[PATCH] Look at restrict disambiguation in tree-ssa-alias.c unconditionally (PR tree-optimization/50522)
Jakub Jelinek
jakub@redhat.com
Tue Oct 4 10:08:00 GMT 2011
On Tue, Oct 04, 2011 at 11:55:17AM +0200, Richard Guenther wrote:
> > On Tue, Oct 04, 2011 at 11:01:27AM +0200, Richard Guenther wrote:
> > > > > > void foo (int *p)
> > > > > > {
> > > > > > int * __restrict p1 = p;
> > > > > > int * __restrict p2 = p + 32;
> > > > > > int *q;
> > > > > > int i;
> > > > > > for (i = 0; i < 32; ++i)
> > > > > > p1[i] = p2[i];
> > > > > > p = p1;
> > > > > > q = p2 - 31;
> > > > > > for (i = 0; i < 32; ++i)
> > > > > > p[i] = q[i];
> > > > > > }
> > > > > >
> >
> > > In the above first loop the restrict pointers p1 and p2 access
> > > distinct object pieces. The second loop uses non-restrict qualified
> > > pointers p and q (that are based on the restrict variants p1 and p2
> > > though) to access overlapping pieces.
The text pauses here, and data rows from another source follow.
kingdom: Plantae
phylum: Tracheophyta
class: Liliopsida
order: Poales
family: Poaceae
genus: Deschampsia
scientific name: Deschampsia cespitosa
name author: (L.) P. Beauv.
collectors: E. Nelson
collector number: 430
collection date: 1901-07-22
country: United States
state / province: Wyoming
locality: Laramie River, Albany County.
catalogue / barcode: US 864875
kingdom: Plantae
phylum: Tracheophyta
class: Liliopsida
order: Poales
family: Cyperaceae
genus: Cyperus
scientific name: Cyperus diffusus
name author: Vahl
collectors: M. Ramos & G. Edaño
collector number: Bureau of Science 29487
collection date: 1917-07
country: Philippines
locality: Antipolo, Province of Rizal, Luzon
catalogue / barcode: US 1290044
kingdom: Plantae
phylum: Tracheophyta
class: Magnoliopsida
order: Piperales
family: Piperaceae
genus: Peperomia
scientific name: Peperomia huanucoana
Is the second loop invalid
> > > because p and q are based on p1 and p2 even though they are not
> > > restrict qualified?
> >
> > IMHO yes. The standard doesn't seem to talk about the accesses being done
> > through the restricted pointer, but about accesses that are based on
> > the restricted pointer, and as soon as you access in the associated block
> > (here the foo function) some object through an lvalue whose address is
> > based on some restricted pointer and the value is modified by any means,
> > then all accesses to that object need to be done through something
> > based on that restricted pointer.
>
> So when I change the above to
>
> /*p = p;*/
> q = (p + 32) - 31;
void foo (int *p)
{
int * __restrict p1 = p;
int * __restrict p2 = p + 32;
int *q;
int i;
for (i = 0; i < 32; ++i)
p1[i] = p2[i];
q = (p + 32) - 31;
for (i = 0; i < 32; ++i)
p[i] = q[i];
}
> then the code will be valid? When I obfuscate that enough I
> can get GCC CSEing p + 32 and thus effectively q will look
> like it is based on p2.
The above is still invalid. p[0] through p[31] is modified and
is accessed both through lvalue whose address is based on p1 (p1[i])
and through lvalues whose address is not based on p1 (p[i] and
q[i] (the latter only for p[0] through p[30])). If you take
the first loop out, it would be valid though.